[Task statement] Update the data below by replacing "region" with "area" and keep every other line the same.

[Stored items]
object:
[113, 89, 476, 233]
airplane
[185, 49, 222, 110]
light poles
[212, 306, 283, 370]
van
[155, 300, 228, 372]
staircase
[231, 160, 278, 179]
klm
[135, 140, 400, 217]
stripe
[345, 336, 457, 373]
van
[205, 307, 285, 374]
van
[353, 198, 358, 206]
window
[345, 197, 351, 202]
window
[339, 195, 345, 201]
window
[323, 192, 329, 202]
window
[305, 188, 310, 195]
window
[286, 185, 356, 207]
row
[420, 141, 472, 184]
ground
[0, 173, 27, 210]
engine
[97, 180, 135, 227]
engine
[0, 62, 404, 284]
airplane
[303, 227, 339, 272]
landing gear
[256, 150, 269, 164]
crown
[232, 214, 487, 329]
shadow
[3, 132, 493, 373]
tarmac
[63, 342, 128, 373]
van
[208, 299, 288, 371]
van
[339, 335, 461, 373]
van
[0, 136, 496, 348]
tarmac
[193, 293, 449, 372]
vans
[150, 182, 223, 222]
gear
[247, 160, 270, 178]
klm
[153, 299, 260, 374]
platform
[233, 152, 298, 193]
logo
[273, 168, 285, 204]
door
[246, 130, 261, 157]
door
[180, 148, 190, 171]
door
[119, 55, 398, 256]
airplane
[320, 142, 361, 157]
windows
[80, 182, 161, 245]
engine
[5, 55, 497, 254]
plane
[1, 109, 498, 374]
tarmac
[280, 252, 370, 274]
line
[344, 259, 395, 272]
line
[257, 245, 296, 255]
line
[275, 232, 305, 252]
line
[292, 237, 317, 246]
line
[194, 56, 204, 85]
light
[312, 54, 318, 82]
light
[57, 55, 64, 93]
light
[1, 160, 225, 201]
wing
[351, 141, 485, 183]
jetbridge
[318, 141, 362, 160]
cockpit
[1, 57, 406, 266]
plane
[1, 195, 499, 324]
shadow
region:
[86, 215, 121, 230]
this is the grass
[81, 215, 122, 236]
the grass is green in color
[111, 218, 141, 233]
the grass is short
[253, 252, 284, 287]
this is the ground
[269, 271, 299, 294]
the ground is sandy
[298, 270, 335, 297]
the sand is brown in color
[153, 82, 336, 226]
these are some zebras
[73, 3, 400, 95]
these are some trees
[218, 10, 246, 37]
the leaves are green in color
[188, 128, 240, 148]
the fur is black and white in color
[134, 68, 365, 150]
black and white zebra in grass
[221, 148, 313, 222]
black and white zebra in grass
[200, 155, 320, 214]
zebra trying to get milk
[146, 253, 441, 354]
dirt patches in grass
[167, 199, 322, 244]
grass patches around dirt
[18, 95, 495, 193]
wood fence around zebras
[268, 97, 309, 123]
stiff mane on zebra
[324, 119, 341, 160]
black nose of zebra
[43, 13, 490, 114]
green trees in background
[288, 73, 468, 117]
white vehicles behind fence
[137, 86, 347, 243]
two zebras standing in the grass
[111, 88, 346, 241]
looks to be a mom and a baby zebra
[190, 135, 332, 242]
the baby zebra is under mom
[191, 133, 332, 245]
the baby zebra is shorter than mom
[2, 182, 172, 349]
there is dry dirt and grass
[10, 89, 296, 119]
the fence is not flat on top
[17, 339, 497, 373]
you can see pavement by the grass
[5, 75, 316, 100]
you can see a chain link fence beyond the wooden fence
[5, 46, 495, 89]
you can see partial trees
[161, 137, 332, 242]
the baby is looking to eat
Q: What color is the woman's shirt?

[Response]
object:
[113, 89, 476, 233]
airplane
[185, 49, 222, 110]
light poles
[212, 306, 283, 370]
van
[155, 300, 228, 372]
staircase
[231, 160, 278, 179]
klm
[135, 140, 400, 217]
stripe
[345, 336, 457, 373]
van
[205, 307, 285, 374]
van
[353, 198, 358, 206]
window
[345, 197, 351, 202]
window
[339, 195, 345, 201]
window
[323, 192, 329, 202]
window
[305, 188, 310, 195]
window
[286, 185, 356, 207]
row
[420, 141, 472, 184]
ground
[0, 173, 27, 210]
engine
[97, 180, 135, 227]
engine
[0, 62, 404, 284]
airplane
[303, 227, 339, 272]
landing gear
[256, 150, 269, 164]
crown
[232, 214, 487, 329]
shadow
[3, 132, 493, 373]
tarmac
[63, 342, 128, 373]
van
[208, 299, 288, 371]
van
[339, 335, 461, 373]
van
[0, 136, 496, 348]
tarmac
[193, 293, 449, 372]
vans
[150, 182, 223, 222]
gear
[247, 160, 270, 178]
klm
[153, 299, 260, 374]
platform
[233, 152, 298, 193]
logo
[273, 168, 285, 204]
door
[246, 130, 261, 157]
door
[180, 148, 190, 171]
door
[119, 55, 398, 256]
airplane
[320, 142, 361, 157]
windows
[80, 182, 161, 245]
engine
[5, 55, 497, 254]
plane
[1, 109, 498, 374]
tarmac
[280, 252, 370, 274]
line
[344, 259, 395, 272]
line
[257, 245, 296, 255]
line
[275, 232, 305, 252]
line
[292, 237, 317, 246]
line
[194, 56, 204, 85]
light
[312, 54, 318, 82]
light
[57, 55, 64, 93]
light
[1, 160, 225, 201]
wing
[351, 141, 485, 183]
jetbridge
[318, 141, 362, 160]
cockpit
[1, 57, 406, 266]
plane
[1, 195, 499, 324]
shadow
area:
[86, 215, 121, 230]
this is the grass
[81, 215, 122, 236]
the grass is green in color
[111, 218, 141, 233]
the grass is short
[253, 252, 284, 287]
this is the ground
[269, 271, 299, 294]
the ground is sandy
[298, 270, 335, 297]
the sand is brown in color
[153, 82, 336, 226]
these are some zebras
[73, 3, 400, 95]
these are some trees
[218, 10, 246, 37]
the leaves are green in color
[188, 128, 240, 148]
the fur is black and white in color
[134, 68, 365, 150]
black and white zebra in grass
[221, 148, 313, 222]
black and white zebra in grass
[200, 155, 320, 214]
zebra trying to get milk
[146, 253, 441, 354]
dirt patches in grass
[167, 199, 322, 244]
grass patches around dirt
[18, 95, 495, 193]
wood fence around zebras
[268, 97, 309, 123]
stiff mane on zebra
[324, 119, 341, 160]
black nose of zebra
[43, 13, 490, 114]
green trees in background
[288, 73, 468, 117]
white vehicles behind fence
[137, 86, 347, 243]
two zebras standing in the grass
[111, 88, 346, 241]
looks to be a mom and a baby zebra
[190, 135, 332, 242]
the baby zebra is under mom
[191, 133, 332, 245]
the baby zebra is shorter than mom
[2, 182, 172, 349]
there is dry dirt and grass
[10, 89, 296, 119]
the fence is not flat on top
[17, 339, 497, 373]
you can see pavement by the grass
[5, 75, 316, 100]
you can see a chain link fence beyond the wooden fence
[5, 46, 495, 89]
you can see partial trees
[161, 137, 332, 242]
the baby is looking to eat
Q: What color is the woman's shirt?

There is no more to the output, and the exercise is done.